Friday, May 21, 2010
Making the Morning Rounds
I opened my door this morning to go to a few local shops for breakfast items. As usual, the first thing I did was sweep the debris the street cleaners left in front of my door. This is the only place I know of where street cleaners deposit dirt at your doorstep rather than take it away. Oh well. I must say, great care seems to have been taken to ensure it is evenly distributed.
After tidying up a bit, I took the short walk to the end of my street. I greeted the egg man. Once again, he is fostering a young chicken. She struts around his shop, pecking at anything and everything on the ground. Once she’s grown and fattened up, she will inevitably become part of a tagine or couscous.
Hakima was lolling around on the ground, as she does every morning. Sometimes she is sitting upright but I gather the heat is depleting her considerable strength. Hairy legs sticking straight out, plastic bags of food and ‘God-only-knows-what’ surrounding her and eyes keeping tabs on everyone who passes, Hakima is a fixture on Derb Ben Salem. I, however, keep my distance from her ever since she tried to poke my eyes out one day when I tried to retrieve the 50 dirham note that fell out of my pocket and which she deftly snatched into her hands. We keep the peace by ignoring one another now.
I turned left onto Talaa Kbira. A lot of the shops won’t open as it is Friday. Those manning the stores were dressed in white to honor this holy day of the week. Wares were being displayed, tea was being poured, and the sounds of Koran recitations filled the air.
I continued down the road to Malika’s shop where I bought some coffee and water. We exchanged our standard greetings and money changed hands. When her father is there, it is necessary to speak very loudly as he is partially deaf and you must be very patient as he peers at each coin handed over to him and makes change. His sight is rather dim and making change takes a little bit of time.

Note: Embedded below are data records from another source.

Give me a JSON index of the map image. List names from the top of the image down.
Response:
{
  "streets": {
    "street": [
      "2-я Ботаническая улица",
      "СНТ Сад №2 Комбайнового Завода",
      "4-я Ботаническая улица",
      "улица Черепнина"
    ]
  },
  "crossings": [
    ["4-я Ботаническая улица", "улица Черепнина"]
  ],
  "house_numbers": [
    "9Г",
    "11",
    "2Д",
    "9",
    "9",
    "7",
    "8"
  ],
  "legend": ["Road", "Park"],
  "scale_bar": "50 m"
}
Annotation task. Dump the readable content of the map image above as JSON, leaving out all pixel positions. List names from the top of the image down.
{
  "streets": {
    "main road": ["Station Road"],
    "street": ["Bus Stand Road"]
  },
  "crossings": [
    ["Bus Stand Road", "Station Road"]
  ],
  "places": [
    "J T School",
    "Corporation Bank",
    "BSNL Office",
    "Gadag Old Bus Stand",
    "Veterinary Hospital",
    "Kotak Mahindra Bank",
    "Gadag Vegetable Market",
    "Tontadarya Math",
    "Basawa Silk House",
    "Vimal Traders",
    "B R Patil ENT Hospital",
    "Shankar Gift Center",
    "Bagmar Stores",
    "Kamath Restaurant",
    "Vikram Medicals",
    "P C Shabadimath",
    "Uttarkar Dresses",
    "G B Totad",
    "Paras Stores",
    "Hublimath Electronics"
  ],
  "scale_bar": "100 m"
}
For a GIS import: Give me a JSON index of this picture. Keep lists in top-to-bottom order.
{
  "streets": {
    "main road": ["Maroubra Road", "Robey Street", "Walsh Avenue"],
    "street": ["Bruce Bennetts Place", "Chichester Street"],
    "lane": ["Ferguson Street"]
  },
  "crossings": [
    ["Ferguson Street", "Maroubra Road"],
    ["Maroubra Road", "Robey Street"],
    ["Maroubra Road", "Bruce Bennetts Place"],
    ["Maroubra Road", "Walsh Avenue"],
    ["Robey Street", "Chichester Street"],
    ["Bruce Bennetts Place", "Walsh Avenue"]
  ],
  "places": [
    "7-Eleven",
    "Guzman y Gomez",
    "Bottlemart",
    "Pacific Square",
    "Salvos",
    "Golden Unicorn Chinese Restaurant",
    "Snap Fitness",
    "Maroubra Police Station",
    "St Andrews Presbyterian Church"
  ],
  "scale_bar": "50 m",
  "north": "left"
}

Next, there was a stop for pastries around the corner on Derb Tariana. An old man dressed in a galabah was leaning against the counter and greeted me. I returned the greeting in Arabic. A long, one-sided conversation ensued -- in Arabic. I nodded at what I thought were the appropriate pauses in the ‘conversation’ and took my leave after buying 5 petite pain au chocolate.
I passed a friendly young Moroccan man who always says hello and tells me it’s nice to see him (he could use a little help with his pronouns). He offered me some of his deep fried donuts which he carried on a circle made from a strip of bamboo stalk. I wanted one (they are delicious) but graciously declined his generous offer.
The man who sells light bulbs greeted me, as did the simsar who lives on my street. The simsar was walking with some tourists and greeting a foreigner like me gives him extra credibility. I know this but take the friendly ‘hello’ at face value.
Back to my house. I open the door and close out the world on the streets. I have my coffee, pastries and computer to occupy me until it’s time to prepare for school. Inside, my world is clean, organized, un-peopled and calm. I look at the calendar on my refrigerator …
… in two weeks I will leave for Casablanca and from there, after a 2-day visit of the city, will board a plan to the U.S. for the summer.
I wonder … will I miss the color and the chaos? Or will I revel in the familiarity of the world I grew up in?